[[ Input data open ]]
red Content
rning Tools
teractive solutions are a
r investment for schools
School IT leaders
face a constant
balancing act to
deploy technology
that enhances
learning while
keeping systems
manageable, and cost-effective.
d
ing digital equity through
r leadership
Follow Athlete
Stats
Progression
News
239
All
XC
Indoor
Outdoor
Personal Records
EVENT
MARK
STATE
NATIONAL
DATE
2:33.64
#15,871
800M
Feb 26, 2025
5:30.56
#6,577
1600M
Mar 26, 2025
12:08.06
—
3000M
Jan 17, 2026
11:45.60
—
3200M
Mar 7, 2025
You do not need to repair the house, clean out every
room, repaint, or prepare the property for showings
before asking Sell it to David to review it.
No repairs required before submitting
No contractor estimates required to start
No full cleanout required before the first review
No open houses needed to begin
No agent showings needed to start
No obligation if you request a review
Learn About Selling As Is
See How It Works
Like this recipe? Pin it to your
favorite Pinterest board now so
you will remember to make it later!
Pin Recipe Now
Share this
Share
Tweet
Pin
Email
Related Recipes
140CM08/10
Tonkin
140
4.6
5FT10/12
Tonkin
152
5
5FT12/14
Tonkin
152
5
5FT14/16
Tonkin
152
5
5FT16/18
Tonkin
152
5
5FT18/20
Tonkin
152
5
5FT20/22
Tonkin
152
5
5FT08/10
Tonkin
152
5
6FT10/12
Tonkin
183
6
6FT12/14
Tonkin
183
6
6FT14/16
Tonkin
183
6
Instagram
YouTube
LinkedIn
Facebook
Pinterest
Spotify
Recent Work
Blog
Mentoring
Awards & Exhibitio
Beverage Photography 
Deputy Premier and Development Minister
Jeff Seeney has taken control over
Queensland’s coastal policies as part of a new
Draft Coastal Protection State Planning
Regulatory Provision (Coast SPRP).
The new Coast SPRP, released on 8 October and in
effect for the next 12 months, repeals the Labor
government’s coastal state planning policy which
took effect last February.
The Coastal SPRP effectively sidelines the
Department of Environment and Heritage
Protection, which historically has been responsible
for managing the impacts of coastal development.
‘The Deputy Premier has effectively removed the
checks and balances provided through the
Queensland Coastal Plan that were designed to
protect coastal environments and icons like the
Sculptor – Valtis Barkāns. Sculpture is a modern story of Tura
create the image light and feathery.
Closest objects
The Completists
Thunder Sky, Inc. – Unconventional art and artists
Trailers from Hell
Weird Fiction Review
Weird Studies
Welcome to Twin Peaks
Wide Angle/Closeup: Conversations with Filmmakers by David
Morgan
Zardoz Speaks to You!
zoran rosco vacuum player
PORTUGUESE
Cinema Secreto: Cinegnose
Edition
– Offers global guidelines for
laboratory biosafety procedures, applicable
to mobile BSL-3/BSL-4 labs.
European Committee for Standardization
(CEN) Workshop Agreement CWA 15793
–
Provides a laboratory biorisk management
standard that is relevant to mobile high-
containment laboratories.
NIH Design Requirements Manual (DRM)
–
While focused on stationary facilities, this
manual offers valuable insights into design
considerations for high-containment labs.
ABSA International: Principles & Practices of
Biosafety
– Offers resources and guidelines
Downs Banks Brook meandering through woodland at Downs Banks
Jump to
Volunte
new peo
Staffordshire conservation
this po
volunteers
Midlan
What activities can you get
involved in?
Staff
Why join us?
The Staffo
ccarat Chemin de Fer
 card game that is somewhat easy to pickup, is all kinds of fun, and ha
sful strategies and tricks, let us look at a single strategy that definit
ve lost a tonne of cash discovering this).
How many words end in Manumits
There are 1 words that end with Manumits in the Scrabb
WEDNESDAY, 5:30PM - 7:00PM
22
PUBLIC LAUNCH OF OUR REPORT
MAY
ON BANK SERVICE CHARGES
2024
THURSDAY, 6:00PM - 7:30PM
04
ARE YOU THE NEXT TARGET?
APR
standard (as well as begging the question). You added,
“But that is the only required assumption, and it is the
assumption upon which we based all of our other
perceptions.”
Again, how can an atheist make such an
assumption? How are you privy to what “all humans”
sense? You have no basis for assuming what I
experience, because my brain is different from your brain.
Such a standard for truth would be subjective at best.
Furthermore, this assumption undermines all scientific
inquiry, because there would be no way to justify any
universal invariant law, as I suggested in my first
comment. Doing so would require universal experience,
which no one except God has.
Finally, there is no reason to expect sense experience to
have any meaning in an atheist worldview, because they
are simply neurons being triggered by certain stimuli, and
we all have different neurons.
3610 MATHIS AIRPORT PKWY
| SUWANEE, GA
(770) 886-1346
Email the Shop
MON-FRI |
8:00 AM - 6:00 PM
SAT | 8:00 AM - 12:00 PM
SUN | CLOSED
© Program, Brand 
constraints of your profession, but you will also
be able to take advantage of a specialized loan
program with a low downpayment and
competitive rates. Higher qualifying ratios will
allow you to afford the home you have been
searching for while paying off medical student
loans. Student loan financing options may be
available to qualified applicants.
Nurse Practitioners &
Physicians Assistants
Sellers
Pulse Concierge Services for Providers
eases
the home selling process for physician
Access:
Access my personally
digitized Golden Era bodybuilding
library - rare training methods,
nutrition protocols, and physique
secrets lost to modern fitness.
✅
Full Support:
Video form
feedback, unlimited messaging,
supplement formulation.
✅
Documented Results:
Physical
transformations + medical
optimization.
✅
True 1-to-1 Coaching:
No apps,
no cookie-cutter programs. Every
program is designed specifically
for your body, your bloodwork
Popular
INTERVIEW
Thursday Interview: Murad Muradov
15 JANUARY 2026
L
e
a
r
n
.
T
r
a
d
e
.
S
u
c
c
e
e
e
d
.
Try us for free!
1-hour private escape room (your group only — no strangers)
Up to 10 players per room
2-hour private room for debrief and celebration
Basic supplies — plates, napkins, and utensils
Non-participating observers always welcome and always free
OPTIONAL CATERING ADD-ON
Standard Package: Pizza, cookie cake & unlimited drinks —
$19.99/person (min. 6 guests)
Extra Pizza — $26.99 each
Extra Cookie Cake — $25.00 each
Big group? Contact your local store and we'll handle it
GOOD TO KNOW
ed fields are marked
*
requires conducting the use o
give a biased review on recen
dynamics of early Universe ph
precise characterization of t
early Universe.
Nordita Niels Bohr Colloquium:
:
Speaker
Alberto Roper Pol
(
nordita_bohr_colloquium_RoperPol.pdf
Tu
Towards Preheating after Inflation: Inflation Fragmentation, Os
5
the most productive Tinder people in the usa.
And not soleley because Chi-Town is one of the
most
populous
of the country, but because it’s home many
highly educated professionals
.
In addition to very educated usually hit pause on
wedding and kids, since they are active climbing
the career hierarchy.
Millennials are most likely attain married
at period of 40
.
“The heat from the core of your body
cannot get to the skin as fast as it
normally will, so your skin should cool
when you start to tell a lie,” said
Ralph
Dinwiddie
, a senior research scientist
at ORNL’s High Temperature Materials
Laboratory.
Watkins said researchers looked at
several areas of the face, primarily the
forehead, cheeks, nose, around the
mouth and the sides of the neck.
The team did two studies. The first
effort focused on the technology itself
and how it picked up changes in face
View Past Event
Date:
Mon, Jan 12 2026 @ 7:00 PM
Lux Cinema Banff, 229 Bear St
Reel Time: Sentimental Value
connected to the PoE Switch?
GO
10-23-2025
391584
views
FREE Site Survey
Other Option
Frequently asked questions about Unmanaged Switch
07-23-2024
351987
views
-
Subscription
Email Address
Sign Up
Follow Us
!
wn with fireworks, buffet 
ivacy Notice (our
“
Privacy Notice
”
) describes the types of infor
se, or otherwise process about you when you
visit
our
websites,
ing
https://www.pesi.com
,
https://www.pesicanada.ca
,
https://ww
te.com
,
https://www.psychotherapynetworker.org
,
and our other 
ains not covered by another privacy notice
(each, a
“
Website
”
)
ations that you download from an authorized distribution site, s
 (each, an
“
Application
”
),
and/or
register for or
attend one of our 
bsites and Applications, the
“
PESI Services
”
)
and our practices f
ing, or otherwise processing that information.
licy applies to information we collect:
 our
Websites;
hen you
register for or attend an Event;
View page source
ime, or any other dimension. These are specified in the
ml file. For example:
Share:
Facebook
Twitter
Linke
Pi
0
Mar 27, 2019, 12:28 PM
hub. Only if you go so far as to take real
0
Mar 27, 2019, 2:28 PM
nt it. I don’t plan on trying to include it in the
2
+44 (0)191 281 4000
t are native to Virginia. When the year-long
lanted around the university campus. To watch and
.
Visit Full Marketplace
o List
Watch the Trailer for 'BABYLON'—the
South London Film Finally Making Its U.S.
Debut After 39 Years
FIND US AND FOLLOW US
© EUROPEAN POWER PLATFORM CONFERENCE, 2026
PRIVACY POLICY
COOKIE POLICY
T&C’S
[[ Input data closed ]]
Exercise – Return only the stretch of the material above from the line holding "se, or otherwise process about you when you" through the line holding "ml file. For", copied exactly.

Task output –
se, or otherwise process about you when you
visit
our
websites,
ing
https://www.pesi.com
,
https://www.pesicanada.ca
,
https://ww
te.com
,
https://www.psychotherapynetworker.org
,
and our other 
ains not covered by another privacy notice
(each, a
“
Website
”
)
ations that you download from an authorized distribution site, s
 (each, an
“
Application
”
),
and/or
register for or
attend one of our 
bsites and Applications, the
“
PESI Services
”
)
and our practices f
ing, or otherwise processing that information.
licy applies to information we collect:
 our
Websites;
hen you
register for or attend an Event;
View page source
ime, or any other dimension. These are specified in the
ml file. For example:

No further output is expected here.